Friday, February 26, 2010

The Role of Engineering with SOA: The Foundation

Let’s face it, developing a new system can be such a “sexy” undertaking that it’s only natural to want to place most of the focus on the cool stuff such as leading-edge technologies (wireless, social media), design and development of algorithms, flashy user interfaces, and the implementation of complex system features.  This type of focus often results in the neglect of the more “pedestrian” aspects of the actual implementation. It’s not much fun dealing with nuanced matters such as ensuring that back-up processes are in place, that the system actually includes fallback and recoverability capabilities, that the system is truly secured, and that the system is stable. 
It’s true that most of the actual engineering processes tend to come from pre-defined, out of the box vendor products (clustering, default configurations, etc.), but the target operational metrics should come from the enterprise needs and not from the vendor defaults.  From the outset your very own engineering planning should focus on ensuring these targets are met as early as possible.
From a governance perspective you will need to ensure you have a dedicated engineering team, able to tackle all detailed implementation and operational questions and also able to interact with the architecture team in a continuous and equal basis.  The engineering team should be able to push-back on some architecture elements in order to validate that the solutions are sufficiently practical and implementable. In this sense, the engineer is not unlike the building contractor who interprets the architect’s blueprints and guides the building construction via the selection of actual materials, enforcement of building codes, and performance of the necessary detailed adjustments to the design.  Architecture may be an art, but engineering is a science.
Still, in the same veneer as development, engineering needs to be an iterative process.  Engineering must initially deal with high level designs and approaches. However as additional “construction” data is gathered, the engineering process should also adapt to the various fine-tuning variables: capacity metrics, configuration parameters, availability, performance strategies and others.
In the end, the final acceptance test must include testing of engineering aspects as well as software development. That is, the final testing should take a holistic approach to coverage of the system operation as well as to its functionality. Having a system providing nice applications that do not scale cannot be considered a successful outcome. That’s why the engineering objectives are paramount. These healthy engineering key objectives are known in a tongue-in-cheek fashion as the “-ities” of the system: Availability, Security, Serviceability, Reliability, etc.  I will next cover three of the key engineering areas targeting these “-ities”:
·         System Availability and Reliability
·         Security & Continuance
·        Systems Management.

Sunday, February 21, 2010

Interlude Three: On Technology

This being my 50th blog, it represents a good vantage point to take stock of the road traversed and the reason why we are in this journey in the first place. I started my blog describing the promise of technology and the importance of technology transformation to accomplish that promise. I moved on to a discussion on how to make the business case to start the technology transformation ball rolling. I then proceeded to cover more technical matters, such as the characteristics of Service Oriented Architecture and the various classifications of services, and then delving even deeper into the detailed considerations for SOA design and management.

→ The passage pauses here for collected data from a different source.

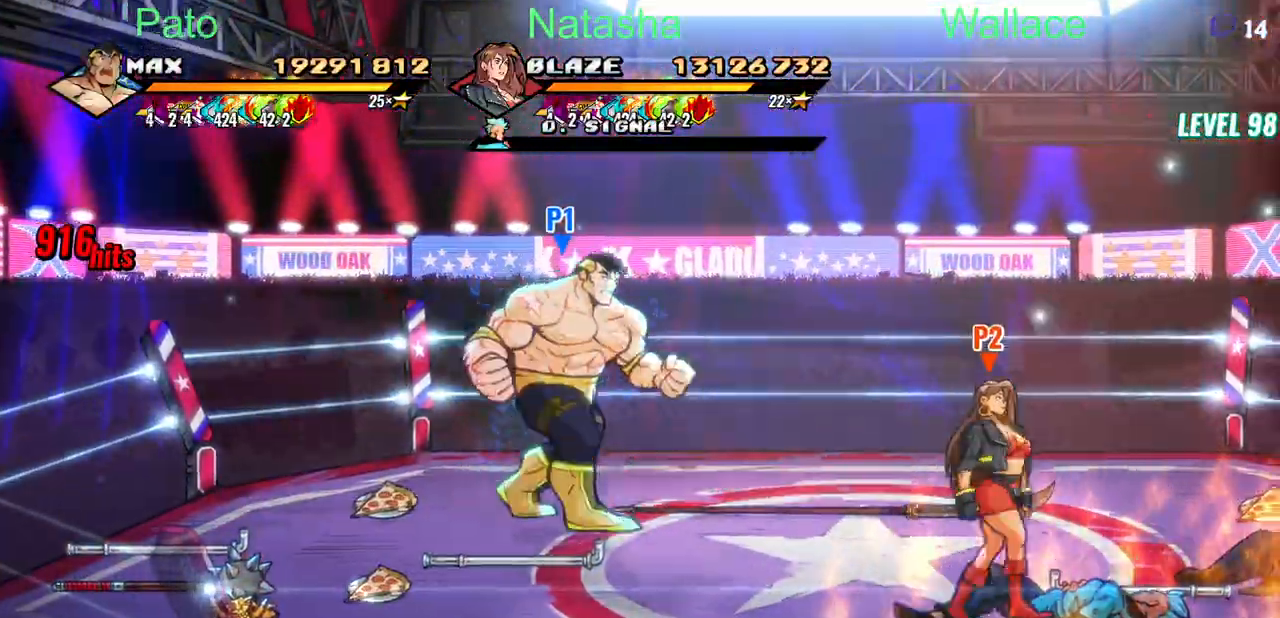
{"buttons": [], "events": [[233, "DPAD_RIGHT", "up"], [500, "DPAD_DOWN", "up"]]}
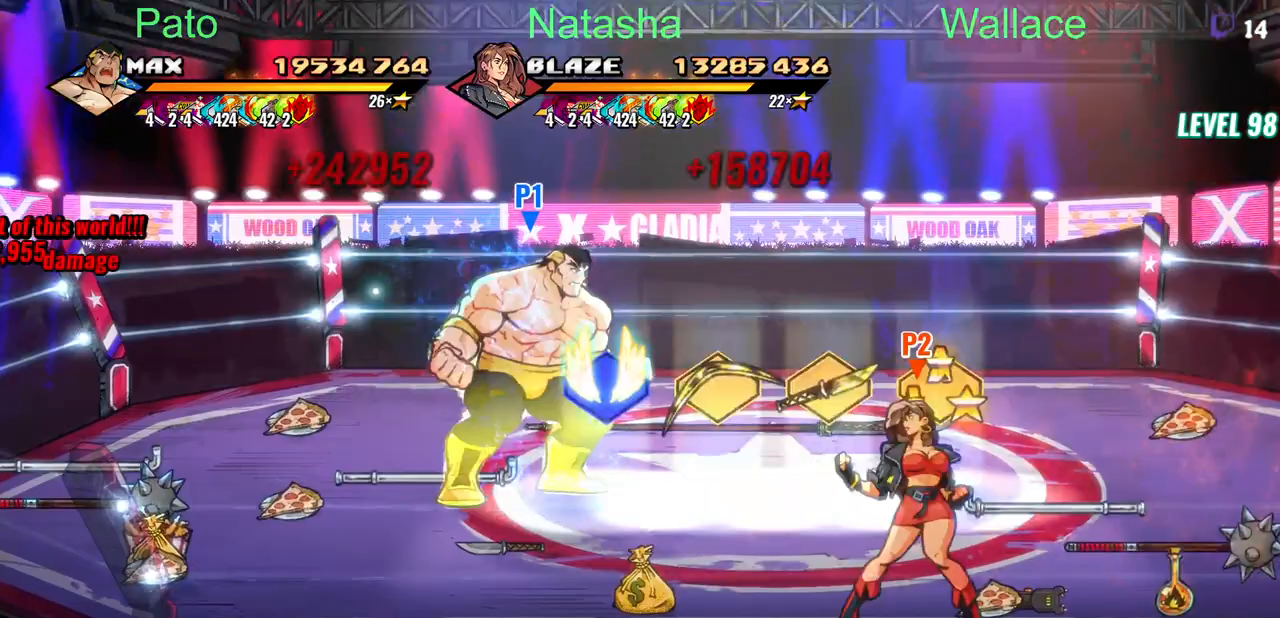
{"buttons": [], "events": [[67, "DPAD_UP", "down"], [167, "DPAD_UP", "up"], [350, "DPAD_RIGHT", "down"], [367, "DPAD_DOWN", "down"], [450, "DPAD_DOWN", "up"], [500, "DPAD_RIGHT", "up"]]}
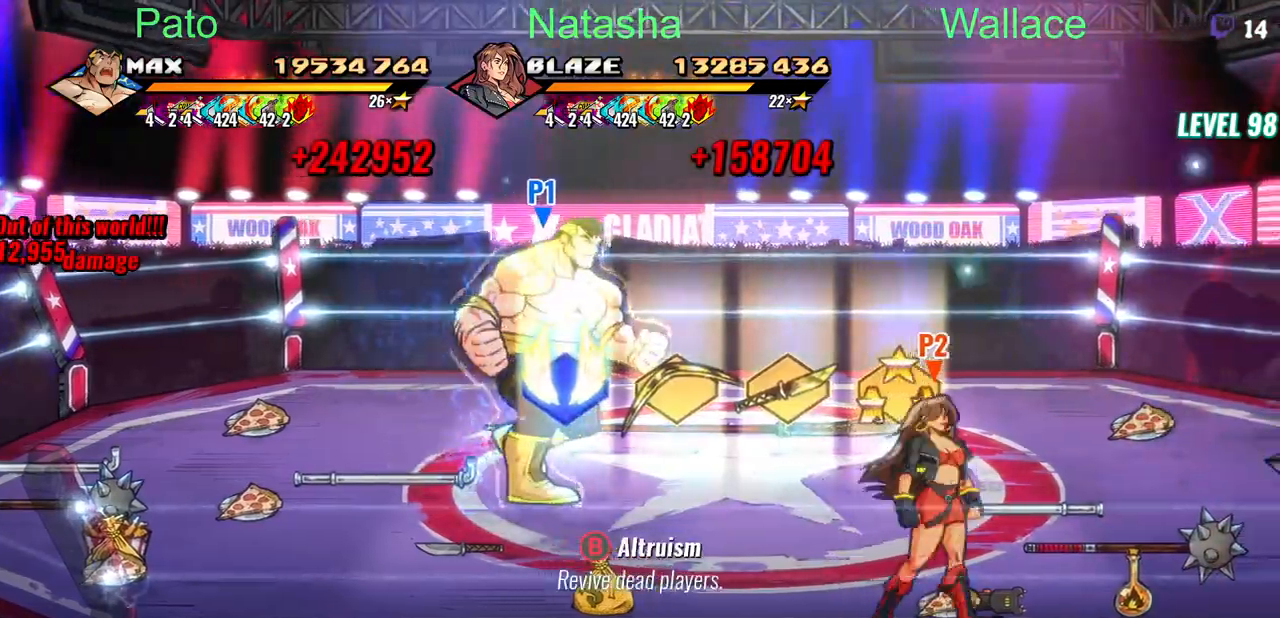
{"buttons": ["DPAD_LEFT"], "events": [[200, "DPAD_LEFT", "down"]]}
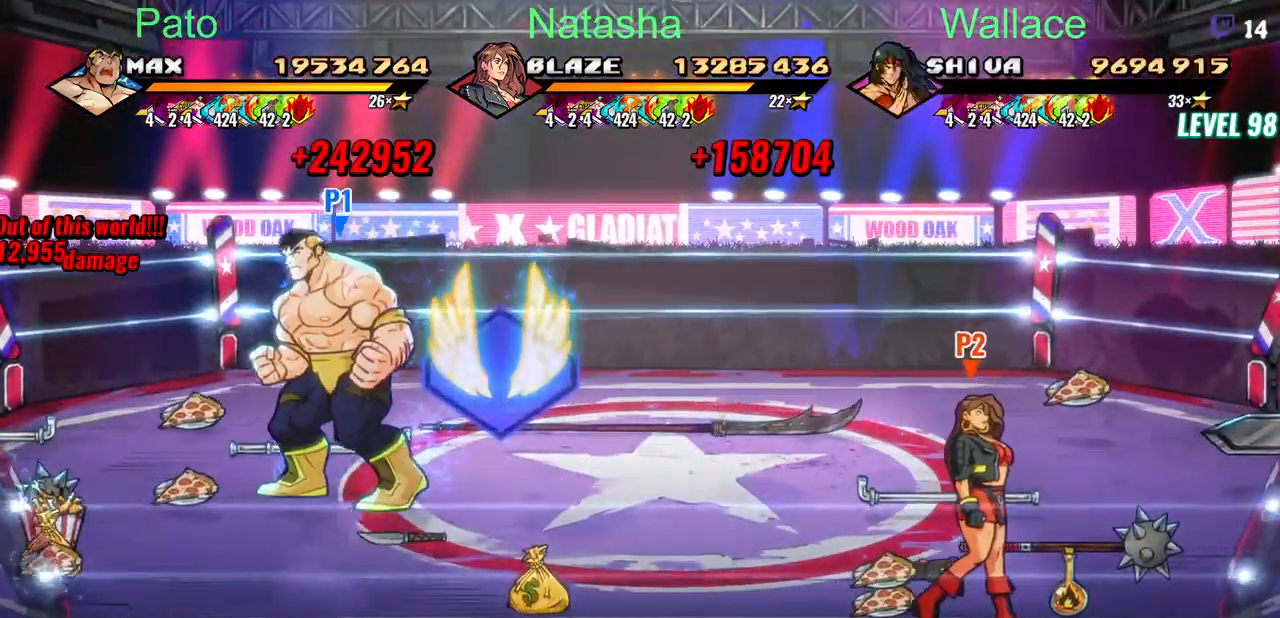
{"buttons": ["DPAD_LEFT"], "events": [[17, "DPAD_DOWN", "down"], [267, "DPAD_DOWN", "up"]]}
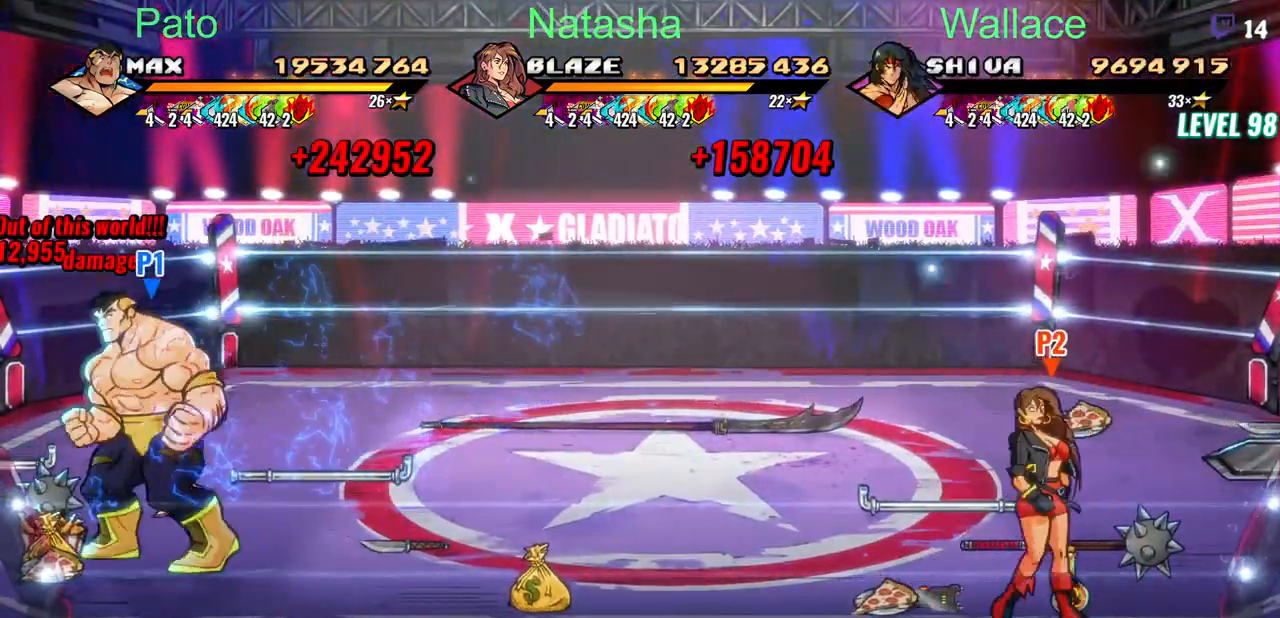
{"buttons": [], "events": [[217, "DPAD_LEFT", "up"]]}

In fact, we have gone so deep that I am reminded of this “gedanken” (mental experiment):

Assume there is a tunnel so deep that it reaches the center of the earth. In fact, imagine digging this tunnel until it reaches the surface on the opposite side of the Earth (the antipode). Now, let’s have a brave athlete jump into the tunnel. What would happen?

Removing all other physical considerations such a as air resistance, and temperature and pressure, as the athlete reaches the center of the Earth, she should begin to feel less and less gravity. In the center of the Earth she should be completely weightless. The force of gravity is zero down there. The reason being that gravity is caused by the Earth’s mass. At the center, the gravitational pull is offset by the Earth’s surrounding mass.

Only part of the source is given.